This followed nursing staff embarking on a go-slow on Tuesday morning.

Last Wednesday, hospital staff staged a protest after four of the hospital lifts had to be shut down for repairs after water from an overflowing basin flooded the shafts.

This resulted in staff having to use the stairs at the 16-storey building to assist patients. Currently only two of the hospitals’ eight lifts are operational. Majola described the situation as a difficult one for staff and said she understood their predicament.

“It is a very painful situation for staff to serve under the current conditions, especially at a health centre that helps a large community. We can’t blame workers for being fed up when they can’t properly help patients.”

Last Friday, Majola and other officials conducted an emergency oversight visit at Addington and engaged with officials from the hospital and the provincial Department of Health to resolve the lifts debacle.

“We were told the lifts would operate at full capacity once the hospital received the parts it needed to repair the lifts. They were expected to arrive on Monday, yet they have not arrived.”

DA KZN spokesperson on Health, Dr Rishigen Viranna, said a lack of oversight from the department’s Infrastructure Development Unit in ensuring that previous service provider, Schindler Lifts, which was replaced in March this year by Otis, had led to poorly maintained lifts.

“We received a briefing about the overdue maintenance of the lifts, but the problem has been the lack of interest from Schindler to provide the parts the new contractor needs.
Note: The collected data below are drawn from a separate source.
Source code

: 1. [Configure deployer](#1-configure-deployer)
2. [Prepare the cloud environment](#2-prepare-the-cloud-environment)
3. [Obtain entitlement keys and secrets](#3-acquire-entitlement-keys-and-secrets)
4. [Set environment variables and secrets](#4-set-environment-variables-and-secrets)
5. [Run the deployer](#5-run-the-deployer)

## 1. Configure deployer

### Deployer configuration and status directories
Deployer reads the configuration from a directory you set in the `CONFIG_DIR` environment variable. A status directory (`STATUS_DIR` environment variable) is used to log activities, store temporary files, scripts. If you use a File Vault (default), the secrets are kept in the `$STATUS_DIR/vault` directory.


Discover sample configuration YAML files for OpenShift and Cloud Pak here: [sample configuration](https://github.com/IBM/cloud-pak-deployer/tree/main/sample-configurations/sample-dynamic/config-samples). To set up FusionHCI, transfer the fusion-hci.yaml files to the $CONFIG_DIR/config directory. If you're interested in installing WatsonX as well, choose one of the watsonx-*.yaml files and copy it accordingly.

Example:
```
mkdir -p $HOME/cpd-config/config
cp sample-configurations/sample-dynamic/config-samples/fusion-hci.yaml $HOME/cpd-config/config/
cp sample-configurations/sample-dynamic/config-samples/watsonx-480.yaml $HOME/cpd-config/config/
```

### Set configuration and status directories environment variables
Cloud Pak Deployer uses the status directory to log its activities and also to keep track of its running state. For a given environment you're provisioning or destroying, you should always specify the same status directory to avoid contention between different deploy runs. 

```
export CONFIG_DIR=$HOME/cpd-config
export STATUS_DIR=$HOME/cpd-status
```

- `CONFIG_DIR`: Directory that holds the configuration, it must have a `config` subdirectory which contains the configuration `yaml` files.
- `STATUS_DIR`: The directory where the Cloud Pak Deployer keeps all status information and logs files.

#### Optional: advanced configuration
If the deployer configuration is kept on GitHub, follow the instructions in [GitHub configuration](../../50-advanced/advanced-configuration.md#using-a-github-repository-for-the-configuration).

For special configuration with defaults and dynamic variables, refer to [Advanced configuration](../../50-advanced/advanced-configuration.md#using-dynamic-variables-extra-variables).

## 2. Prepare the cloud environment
So far there have been delays and the deadline for delivery of the parts has kept shifting.

“So we are incredibly concerned with this issue and the Health Department needs to do more to communicate about the situation, not only to officials but to staff, because go-slows will occur more often if staff are uninformed, and the community will be adversely affected.”

According to the head of the provincial department, Dr Sandile Tshabalala, efforts were being made to procure the necessary parts. “The department has been engaging closely with the appointed service provider, which has been working flat-out to source parts and ensure the lifts are repaired.

“Due to the specialised nature of the lift equipment, parts have to be ordered overseas. This may affect timely shipping, which is susceptible to logistical backlogs caused by the pandemic.”

The Democratic Nursing Organisation of SA had not commented by the time of publication.